US Broadband Gaps Are Twice As Bad As The Government Claims

For a country that likes to talk about "being number one" a lot, that's sure not reflected in the United States' broadband networks, or the broadband maps we use to determine which areas lack adequate broadband or competition (resulting in high prices and poor service). Our terrible broadband maps are, of course, a feature not a bug; ISPs have routinely lobbied to kill any efforts to improve data collection and analysis, lest somebody actually realize the telecom market is a broken mono/duopoly whose dysfunction reaches into every aspect of tech.
If you want to see our terrible broadband maps at work, you need only go visit the FCC's $350+ million broadband availability map, which is based on the Form 477 data collected from ISPs. If you plug in your address, you'll find that not only does the FCC not include prices (at industry behest), the map hallucinates speed and ISP availability at most U.S. addresses. Part of the problem is that the FCC declares an entire region "served" with broadband if just one home in a census block has service.

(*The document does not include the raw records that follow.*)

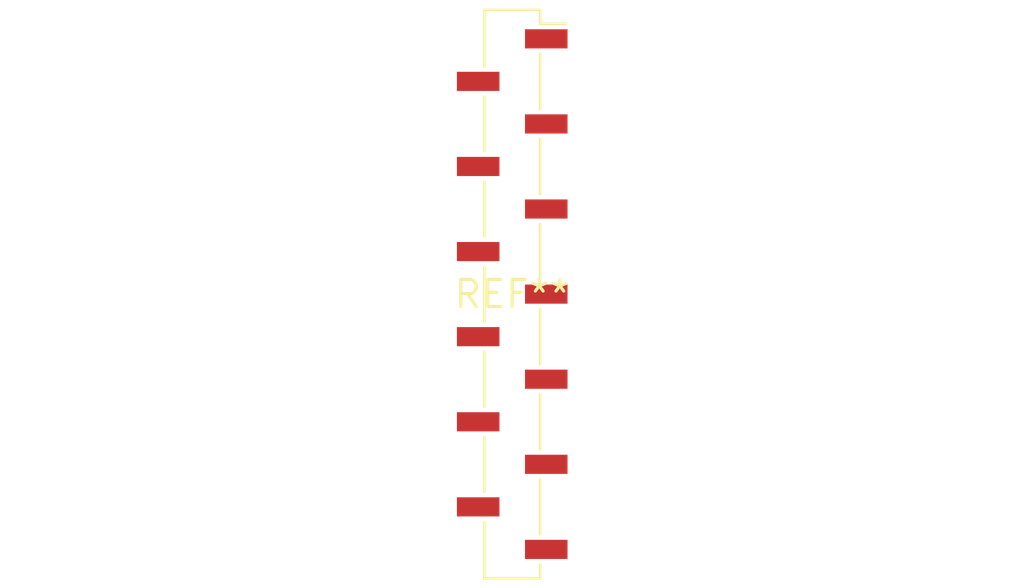
<source format=kicad_pcb>
(kicad_pcb (version 20240108) (generator pcbnew)

  (general
    (thickness 1.6)
  )

  (paper "A4")
  (layers
    (0 "F.Cu" signal)
    (31 "B.Cu" signal)
    (32 "B.Adhes" user "B.Adhesive")
    (33 "F.Adhes" user "F.Adhesive")
    (34 "B.Paste" user)
    (35 "F.Paste" user)
    (36 "B.SilkS" user "B.Silkscreen")
    (37 "F.SilkS" user "F.Silkscreen")
    (38 "B.Mask" user)
    (39 "F.Mask" user)
    (40 "Dwgs.User" user "User.Drawings")
    (41 "Cmts.User" user "User.Comments")
    (42 "Eco1.User" user "User.Eco1")
    (43 "Eco2.User" user "User.Eco2")
    (44 "Edge.Cuts" user)
    (45 "Margin" user)
    (46 "B.CrtYd" user "B.Courtyard")
    (47 "F.CrtYd" user "F.Courtyard")
    (48 "B.Fab" user)
    (49 "F.Fab" user)
    (50 "User.1" user)
    (51 "User.2" user)
    (52 "User.3" user)
    (53 "User.4" user)
    (54 "User.5" user)
    (55 "User.6" user)
    (56 "User.7" user)
    (57 "User.8" user)
    (58 "User.9" user)
  )

  (setup
    (pad_to_mask_clearance 0)
    (pcbplotparams
      (layerselection 0x00010fc_ffffffff)
      (plot_on_all_layers_selection 0x0000000_00000000)
      (disableapertmacros false)
      (usegerberextensions false)
      (usegerberattributes false)
      (usegerberadvancedattributes false)
      (creategerberjobfile false)
      (dashed_line_dash_ratio 12.000000)
      (dashed_line_gap_ratio 3.000000)
      (svgprecision 4)
      (plotframeref false)
      (viasonmask false)
      (mode 1)
      (useauxorigin false)
      (hpglpennumber 1)
      (hpglpenspeed 20)
      (hpglpendiameter 15.000000)
      (dxfpolygonmode false)
      (dxfimperialunits false)
      (dxfusepcbnewfont false)
      (psnegative false)
      (psa4output false)
      (plotreference false)
      (plotvalue false)
      (plotinvisibletext false)
      (sketchpadsonfab false)
      (subtractmaskfromsilk false)
      (outputformat 1)
      (mirror false)
      (drillshape 1)
      (scaleselection 1)
      (outputdirectory "")
    )
  )

  (net 0 "")

  (footprint "PinSocket_1x13_P2.00mm_Vertical_SMD_Pin1Right" (layer "F.Cu") (at 0 0))

)

</source>
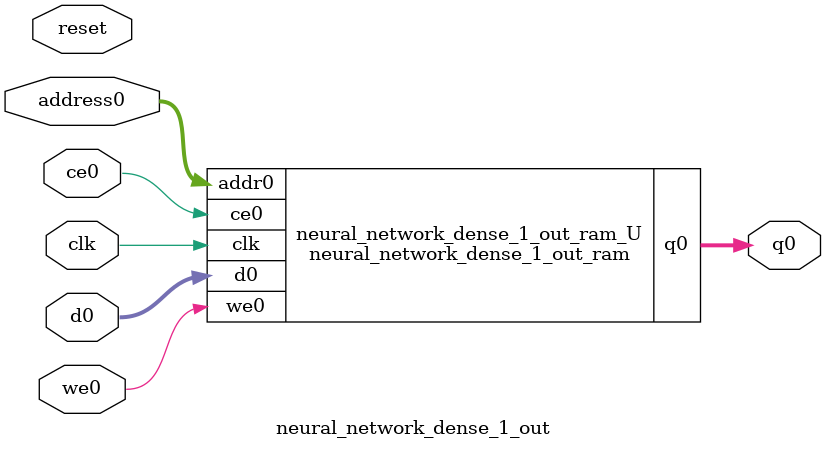
<source format=v>

`timescale 1 ns / 1 ps
module neural_network_dense_1_out_ram (addr0, ce0, d0, we0, q0,  clk);

parameter DWIDTH = 32;
parameter AWIDTH = 7;
parameter MEM_SIZE = 128;

input[AWIDTH-1:0] addr0;
input ce0;
input[DWIDTH-1:0] d0;
input we0;
output reg[DWIDTH-1:0] q0;
input clk;

(* ram_style = "block" *)reg [DWIDTH-1:0] ram[MEM_SIZE-1:0];




always @(posedge clk)  
begin 
    if (ce0) 
    begin
        if (we0) 
        begin 
            ram[addr0] <= d0; 
            q0 <= d0;
        end 
        else 
            q0 <= ram[addr0];
    end
end


endmodule


`timescale 1 ns / 1 ps
module neural_network_dense_1_out(
    reset,
    clk,
    address0,
    ce0,
    we0,
    d0,
    q0);

parameter DataWidth = 32'd32;
parameter AddressRange = 32'd128;
parameter AddressWidth = 32'd7;
input reset;
input clk;
input[AddressWidth - 1:0] address0;
input ce0;
input we0;
input[DataWidth - 1:0] d0;
output[DataWidth - 1:0] q0;




neural_network_dense_1_out_ram neural_network_dense_1_out_ram_U(
    .clk( clk ),
    .addr0( address0 ),
    .ce0( ce0 ),
    .d0( d0 ),
    .we0( we0 ),
    .q0( q0 ));

endmodule


</source>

And guess what: it's even worse than you think. A new study by BroadbandNow, compared the FCC's data to data provided by the pre-qualification tools on ISPs' websites. What they found was that U.S. broadband gaps are probably about twice as bad as the FCC has suggested:
"The firm examined broadband availability across the U.S. using more than 11,000 addresses from a dataset of 1 million. Those addresses were first compared to FCC data, then verified via the broadband availability websites of nine different internet service providers (ISPs). Even taking a conservative approach to estimates, the group claims the actual number of unserved American households is closer to 42 million-double FCC estimates."
Oh, and it's actually possible it's even worse than this, given that even ISPs websites pre-qualification tools are notoriously unreliable, too. More than one homeowner has bought a new home after confirming (numerous times) with their ISP that the address has service, only to discover later that it most definitely does not.
After years of criticism the FCC finally recently proposed using more accurate geospatial and crowdsourced data, though those efforts have yet to materialize, and wireless carriers are lobbying hard to ensure that 5G wireless networks aren't included in these improvements (lest they show how spotty 5G deployments really are). There's also some concern that incumbent carriers may try to hijack the improvement process with an eye toward making this data and its collection less transparent than it should be.
Again, 20 years of bad broadband mapping data didn't happen by accident, gaffe, or error. Industry has fought tooth and nail for years against more accurate broadband mapping data, knowing very well that once you've clearly identified a problem (in this case monopoly domination of a very broken market), somebody might just get the crazy idea to try and fix it.